Segment Start: Input records

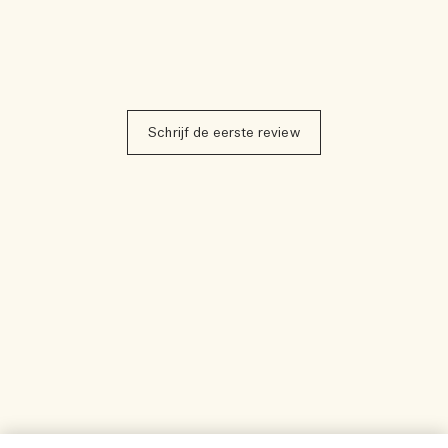
Schrijf de eerste review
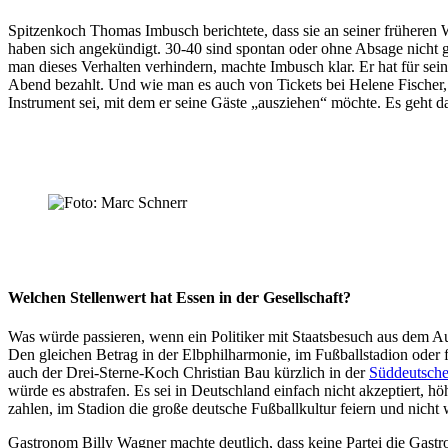
Spitzenkoch Thomas Imbusch berichtete, dass sie an seiner frühere
haben sich angekündigt. 30-40 sind spontan oder ohne Absage nicht 
man dieses Verhalten verhindern, machte Imbusch klar. Er hat für sein 
Abend bezahlt. Und wie man es auch von Tickets bei Helene Fischer, Ma
Instrument sei, mit dem er seine Gäste „ausziehen“ möchte. Es geht 
Welchen Stellenwert hat Essen in der Gesellschaft?
Was würde passieren, wenn ein Politiker mit Staatsbesuch aus dem 
Den gleichen Betrag in der Elbphilharmonie, im Fußballstadion oder
auch der Drei-Sterne-Koch Christian Bau kürzlich in der
Süddeutsche
würde es abstrafen. Es sei in Deutschland einfach nicht akzeptiert
zahlen, im Stadion die große deutsche Fußballkultur feiern und nicht 
Gastronom Billy Wagner machte deutlich, dass keine Partei die Gast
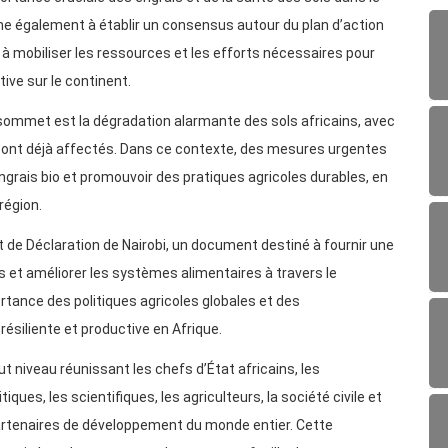
che également à établir un consensus autour du plan d’action
nt à mobiliser les ressources et les efforts nécessaires pour
ive sur le continent.
ommet est la dégradation alarmante des sols africains, avec
 sont déjà affectés. Dans ce contexte, des mesures urgentes
grais bio et promouvoir des pratiques agricoles durables, en
région.
 de Déclaration de Nairobi, un document destiné à fournir une
ls et améliorer les systèmes alimentaires à travers le
ortance des politiques agricoles globales et des
ésiliente et productive en Afrique.
t niveau réunissant les chefs d’État africains, les
ues, les scientifiques, les agriculteurs, la société civile et
partenaires de développement du monde entier. Cette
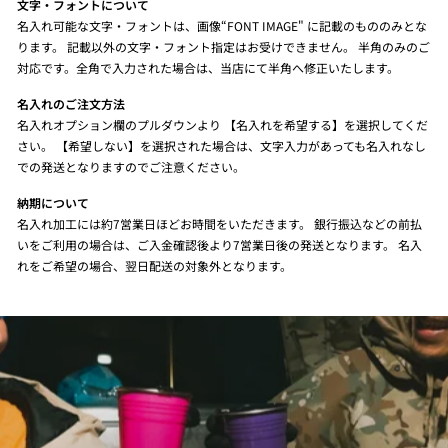
文字・フォントについて
名入れ可能な文字・フォントは、画像“FONT IMAGE" に記載のもののみとな
ります。 記載以外の文字・フォント指定はお受けできません。 半角のみのご
対応です。全角で入力された場合は、当店にて半角へ修正いたします。
名入れのご注文方法
名入れオプション欄のプルダウンより 【名入れを希望する】を選択してくだ
さい。 【希望しない】を選択された場合は、文字入力があっても名入れなし
での発送となりますのでご注意ください。
納期について
名入れ加工には約7営業日ほどお時間をいただきます。 銀行振込などの前払
いをご利用の場合は、ご入金確認後より7営業日後の発送となります。 名入
れをご希望の場合、翌日配送の対象外となります。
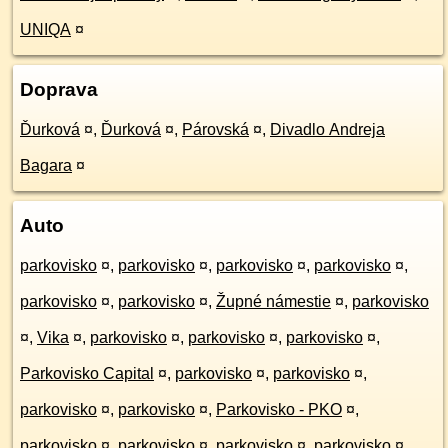
UNIQA
¤
Doprava
Ďurková
¤
,
Ďurková
¤
,
Párovská
¤
,
Divadlo Andreja
Bagara
¤
Auto
parkovisko
¤
,
parkovisko
¤
,
parkovisko
¤
,
parkovisko
¤
,
parkovisko
¤
,
parkovisko
¤
,
Župné námestie
¤
,
parkovisko
¤
,
Vika
¤
,
parkovisko
¤
,
parkovisko
¤
,
parkovisko
¤
,
Parkovisko Capital
¤
,
parkovisko
¤
,
parkovisko
¤
,
parkovisko
¤
,
parkovisko
¤
,
Parkovisko - PKO
¤
,
parkovisko
¤
,
parkovisko
¤
,
parkovisko
¤
,
parkovisko
¤
,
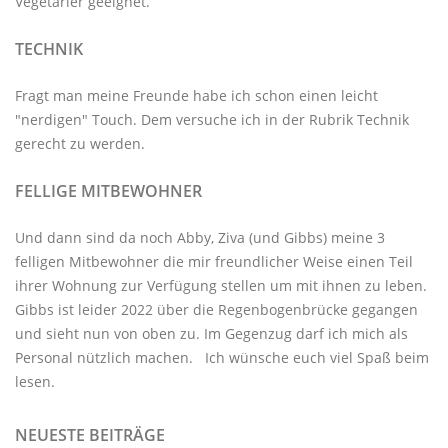
Vegetarier geeignet.
TECHNIK
Fragt man meine Freunde habe ich schon einen leicht
"nerdigen" Touch. Dem versuche ich in der Rubrik
Technik
gerecht zu werden.
FELLIGE MITBEWOHNER
Und dann sind da noch Abby, Ziva (und Gibbs) meine 3
felligen Mitbewohner
die mir freundlicher Weise einen Teil
ihrer Wohnung zur Verfügung stellen um mit ihnen zu leben.
Gibbs ist leider 2022 über die Regenbogenbrücke gegangen
und sieht nun von oben zu. Im Gegenzug darf ich mich als
Personal nützlich machen. Ich wünsche euch viel Spaß beim
lesen.
NEUESTE BEITRÄGE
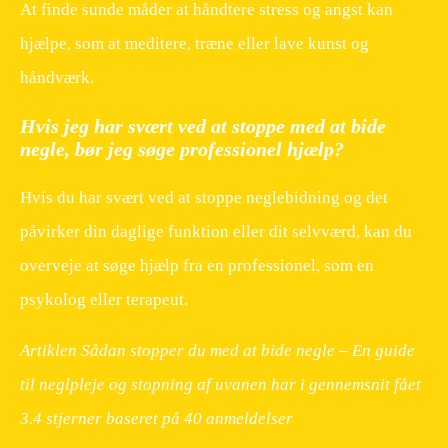
At finde sunde måder at håndtere stress og angst kan
hjælpe, som at meditere, træne eller lave kunst og
håndværk.
Hvis jeg har svært ved at stoppe med at bide
negle, bør jeg søge professionel hjælp?
Hvis du har svært ved at stoppe neglebidning og det
påvirker din daglige funktion eller dit selvværd, kan du
overveje at søge hjælp fra en professionel, som en
psykolog eller terapeut.
Artiklen Sådan stopper du med at bide negle – En guide
til neglpleje og stopning af uvanen har i gennemsnit fået
3.4
stjerner baseret på
40
anmeldelser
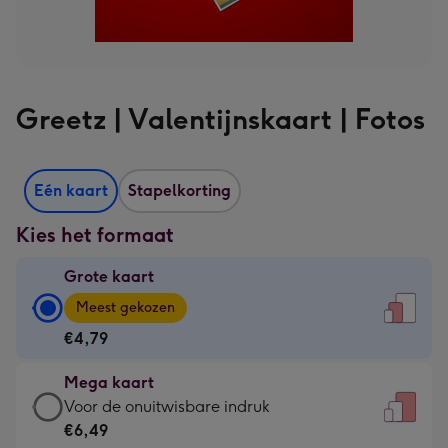
Greetz | Valentijnskaart | Fotos
Eén kaart
Stapelkorting
Kies het formaat
Grote kaart
Grote
Meest gekozen
kaart
€4,79
-
€4,79
Mega kaart
-
Mega
Voor de onuitwisbare indruk
Meest
kaart
€6,49
gekozen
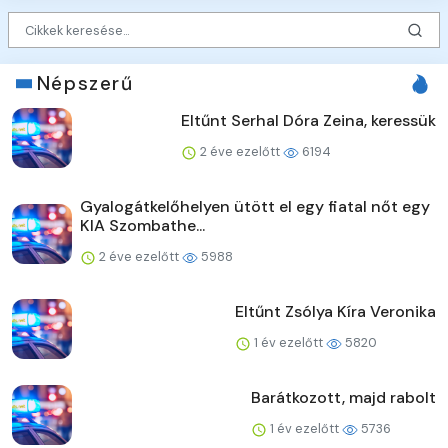
Népszerű
Eltűnt Serhal Dóra Zeina, keressük
2 éve ezelőtt
6194
Gyalogátkelőhelyen ütött el egy fiatal nőt egy
KIA Szombathe...
2 éve ezelőtt
5988
Eltűnt Zsólya Kíra Veronika
1 év ezelőtt
5820
Barátkozott, majd rabolt
1 év ezelőtt
5736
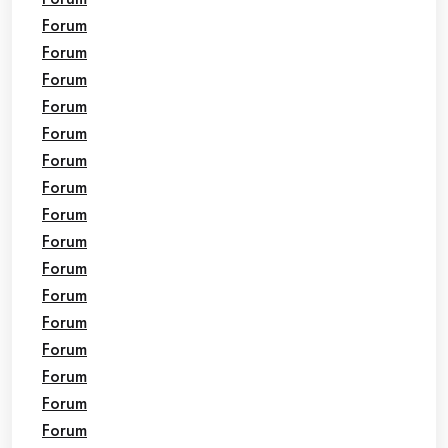
Forum
Forum
Forum
Forum
Forum
Forum
Forum
Forum
Forum
Forum
Forum
Forum
Forum
Forum
Forum
Forum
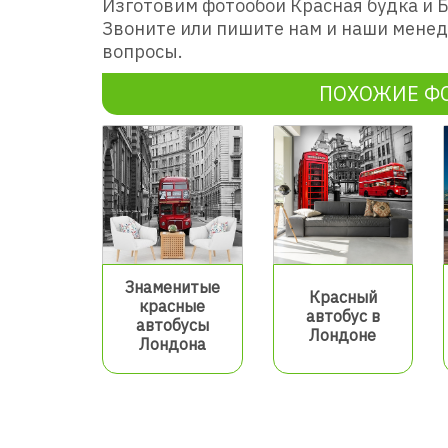
Изготовим фотообои Красная будка и 
Звоните или пишите нам и наши менед
вопросы.
ПОХОЖИЕ Ф
Знаменитые
Красный
красные
автобус в
автобусы
Лондоне
Лондона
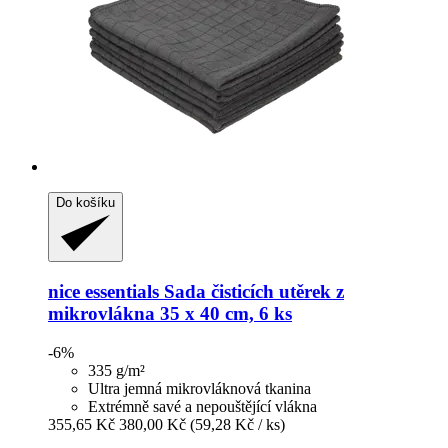
Do košíku
nice essentials
Sada čisticích utěrek z
mikrovlákna 35 x 40 cm, 6 ks
-6%
335 g/m²
Ultra jemná mikrovláknová tkanina
Extrémně savé a nepouštějící vlákna
355,65 Kč
380,00 Kč
(59,28 Kč / ks)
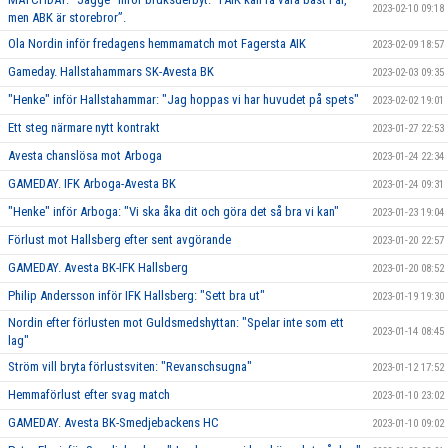
2023-02-10 09:18
men ABK är storebror”.
Ola Nordin inför fredagens hemmamatch mot Fagersta AIK
2023-02-09 18:57
Gameday. Hallstahammars SK-Avesta BK
2023-02-03 09:35
"Henke" inför Hallstahammar: "Jag hoppas vi har huvudet på spets"
2023-02-02 19:01
Ett steg närmare nytt kontrakt
2023-01-27 22:53
Avesta chanslösa mot Arboga
2023-01-24 22:34
GAMEDAY. IFK Arboga-Avesta BK
2023-01-24 09:31
"Henke" inför Arboga: "Vi ska åka dit och göra det så bra vi kan"
2023-01-23 19:04
Förlust mot Hallsberg efter sent avgörande
2023-01-20 22:57
GAMEDAY. Avesta BK-IFK Hallsberg
2023-01-20 08:52
Philip Andersson inför IFK Hallsberg: "Sett bra ut"
2023-01-19 19:30
Nordin efter förlusten mot Guldsmedshyttan: "Spelar inte som ett
2023-01-14 08:45
lag"
Ström vill bryta förlustsviten: "Revanschsugna"
2023-01-12 17:52
Hemmaförlust efter svag match
2023-01-10 23:02
GAMEDAY. Avesta BK-Smedjebackens HC
2023-01-10 09:02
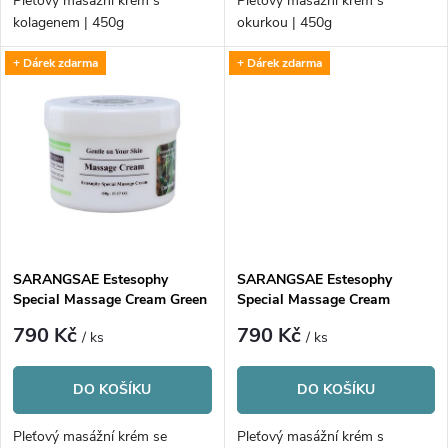
d
Pleťový masážní krém s
Pleťový masážní krém s
d
kolagenem | 450g
okurkou | 450g
u
+ Dárek zdarma
+ Dárek zdarma
u
k
k
t
t
ů
ů
SARANGSAE Estesophy
SARANGSAE Estesophy
Special Massage Cream Green
Special Massage Cream
Tea
Hyaluronic Acid
790 Kč
790 Kč
/ ks
/ ks
DO KOŠÍKU
DO KOŠÍKU
Pleťový masážní krém se
Pleťový masážní krém s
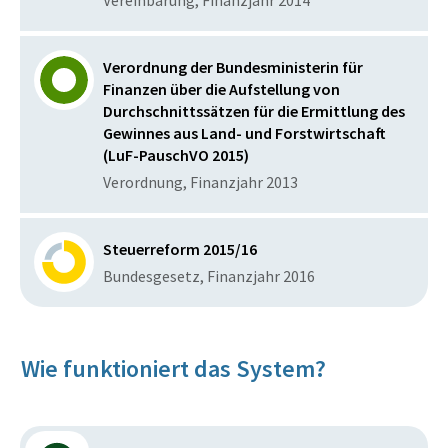
Vereinbarung, Finanzjahr 2014
Verordnung der Bundesministerin für
Finanzen über die Aufstellung von
Durchschnittssätzen für die Ermittlung des
Gewinnes aus Land- und Forstwirtschaft
(LuF-PauschVO 2015)
Verordnung, Finanzjahr 2013
Steuerreform 2015/16
Bundesgesetz, Finanzjahr 2016
Wie funktioniert das System?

Segment End: Input records

Work to complete - Write out, word for word, the text read from every row above, and leave the pictures out.

Solution -
Schrijf de eerste review
Spitzenkoch Thomas Imbusch berichtete, dass sie an seiner frühere
haben sich angekündigt. 30-40 sind spontan oder ohne Absage nicht 
man dieses Verhalten verhindern, machte Imbusch klar. Er hat für sein 
Abend bezahlt. Und wie man es auch von Tickets bei Helene Fischer, Ma
Instrument sei, mit dem er seine Gäste „ausziehen“ möchte. Es geht 
Welchen Stellenwert hat Essen in der Gesellschaft?
Was würde passieren, wenn ein Politiker mit Staatsbesuch aus dem 
Den gleichen Betrag in der Elbphilharmonie, im Fußballstadion oder
auch der Drei-Sterne-Koch Christian Bau kürzlich in der
Süddeutsche
würde es abstrafen. Es sei in Deutschland einfach nicht akzeptiert
zahlen, im Stadion die große deutsche Fußballkultur feiern und nicht 
Gastronom Billy Wagner machte deutlich, dass keine Partei die Gast
che également à établir un consensus autour du plan d’action
nt à mobiliser les ressources et les efforts nécessaires pour
ive sur le continent.
ommet est la dégradation alarmante des sols africains, avec
 sont déjà affectés. Dans ce contexte, des mesures urgentes
grais bio et promouvoir des pratiques agricoles durables, en
région.
 de Déclaration de Nairobi, un document destiné à fournir une
ls et améliorer les systèmes alimentaires à travers le
ortance des politiques agricoles globales et des
ésiliente et productive en Afrique.
t niveau réunissant les chefs d’État africains, les
ues, les scientifiques, les agriculteurs, la société civile et
partenaires de développement du monde entier. Cette
文字・フォントについて
名入れ可能な文字・フォントは、画像“FONT IMAGE" に記載のもののみとな
ります。 記載以外の文字・フォント指定はお受けできません。 半角のみのご
対応です。全角で入力された場合は、当店にて半角へ修正いたします。
名入れのご注文方法
名入れオプション欄のプルダウンより 【名入れを希望する】を選択してくだ
さい。 【希望しない】を選択された場合は、文字入力があっても名入れなし
での発送となりますのでご注意ください。
納期について
名入れ加工には約7営業日ほどお時間をいただきます。 銀行振込などの前払
いをご利用の場合は、ご入金確認後より7営業日後の発送となります。 名入
れをご希望の場合、翌日配送の対象外となります。
UNIQA
¤
Doprava
Ďurková
¤
,
Ďurková
¤
,
Párovská
¤
,
Divadlo Andreja
Bagara
¤
Auto
parkovisko
¤
,
parkovisko
¤
,
parkovisko
¤
,
parkovisko
¤
,
parkovisko
¤
,
parkovisko
¤
,
Župné námestie
¤
,
parkovisko
¤
,
Vika
¤
,
parkovisko
¤
,
parkovisko
¤
,
parkovisko
¤
,
Parkovisko Capital
¤
,
parkovisko
¤
,
parkovisko
¤
,
parkovisko
¤
,
parkovisko
¤
,
Parkovisko - PKO
¤
,
parkovisko
¤
,
parkovisko
¤
,
parkovisko
¤
,
parkovisko
¤
,
Vegetarier geeignet.
TECHNIK
Fragt man meine Freunde habe ich schon einen leicht
"nerdigen" Touch. Dem versuche ich in der Rubrik
Technik
gerecht zu werden.
FELLIGE MITBEWOHNER
Und dann sind da noch Abby, Ziva (und Gibbs) meine 3
felligen Mitbewohner
die mir freundlicher Weise einen Teil
ihrer Wohnung zur Verfügung stellen um mit ihnen zu leben.
Gibbs ist leider 2022 über die Regenbogenbrücke gegangen
und sieht nun von oben zu. Im Gegenzug darf ich mich als
Personal nützlich machen. Ich wünsche euch viel Spaß beim
lesen.
NEUESTE BEITRÄGE
At finde sunde måder at håndtere stress og angst kan
hjælpe, som at meditere, træne eller lave kunst og
håndværk.
Hvis jeg har svært ved at stoppe med at bide
negle, bør jeg søge professionel hjælp?
Hvis du har svært ved at stoppe neglebidning og det
påvirker din daglige funktion eller dit selvværd, kan du
overveje at søge hjælp fra en professionel, som en
psykolog eller terapeut.
Artiklen Sådan stopper du med at bide negle – En guide
til neglpleje og stopning af uvanen har i gennemsnit fået
3.4
stjerner baseret på
40
anmeldelser
Greetz | Valentijnskaart | Fotos
Eén kaart
Stapelkorting
Kies het formaat
Grote kaart
Grote
Meest gekozen
kaart
€4,79
-
€4,79
Mega kaart
-
Mega
Voor de onuitwisbare indruk
Meest
kaart
€6,49
gekozen
Népszerű
Eltűnt Serhal Dóra Zeina, keressük
2 éve ezelőtt
6194
Gyalogátkelőhelyen ütött el egy fiatal nőt egy
KIA Szombathe...
2 éve ezelőtt
5988
Eltűnt Zsólya Kíra Veronika
1 év ezelőtt
5820
Barátkozott, majd rabolt
1 év ezelőtt
5736
Forum
Forum
Forum
Forum
Forum
Forum
Forum
Forum
Forum
Forum
Forum
Forum
Forum
Forum
Forum
Forum
Изготовим фотообои Красная будка и 
Звоните или пишите нам и наши менед
вопросы.
ПОХОЖИЕ Ф
Знаменитые
Красный
красные
автобус в
автобусы
Лондоне
Лондона
Do košíku
nice essentials
Sada čisticích utěrek z
mikrovlákna 35 x 40 cm, 6 ks
-6%
335 g/m²
Ultra jemná mikrovláknová tkanina
Extrémně savé a nepouštějící vlákna
355,65 Kč
380,00 Kč
(59,28 Kč / ks)
2023-02-10 09:18
men ABK är storebror”.
Ola Nordin inför fredagens hemmamatch mot Fagersta AIK
2023-02-09 18:57
Gameday. Hallstahammars SK-Avesta BK
2023-02-03 09:35
"Henke" inför Hallstahammar: "Jag hoppas vi har huvudet på spets"
2023-02-02 19:01
Ett steg närmare nytt kontrakt
2023-01-27 22:53
Avesta chanslösa mot Arboga
2023-01-24 22:34
GAMEDAY. IFK Arboga-Avesta BK
2023-01-24 09:31
"Henke" inför Arboga: "Vi ska åka dit och göra det så bra vi kan"
2023-01-23 19:04
Förlust mot Hallsberg efter sent avgörande
2023-01-20 22:57
GAMEDAY. Avesta BK-IFK Hallsberg
2023-01-20 08:52
Philip Andersson inför IFK Hallsberg: "Sett bra ut"
2023-01-19 19:30
Nordin efter förlusten mot Guldsmedshyttan: "Spelar inte som ett
2023-01-14 08:45
lag"
Ström vill bryta förlustsviten: "Revanschsugna"
2023-01-12 17:52
Hemmaförlust efter svag match
2023-01-10 23:02
GAMEDAY. Avesta BK-Smedjebackens HC
2023-01-10 09:02
d
Pleťový masážní krém s
Pleťový masážní krém s
d
kolagenem | 450g
okurkou | 450g
u
+ Dárek zdarma
+ Dárek zdarma
u
k
k
t
t
ů
ů
SARANGSAE Estesophy
SARANGSAE Estesophy
Special Massage Cream Green
Special Massage Cream
Tea
Hyaluronic Acid
790 Kč
790 Kč
/ ks
/ ks
DO KOŠÍKU
DO KOŠÍKU
Pleťový masážní krém se
Pleťový masážní krém s
Vereinbarung, Finanzjahr 2014
Verordnung der Bundesministerin für
Finanzen über die Aufstellung von
Durchschnittssätzen für die Ermittlung des
Gewinnes aus Land- und Forstwirtschaft
(LuF-PauschVO 2015)
Verordnung, Finanzjahr 2013
Steuerreform 2015/16
Bundesgesetz, Finanzjahr 2016
Wie funktioniert das System?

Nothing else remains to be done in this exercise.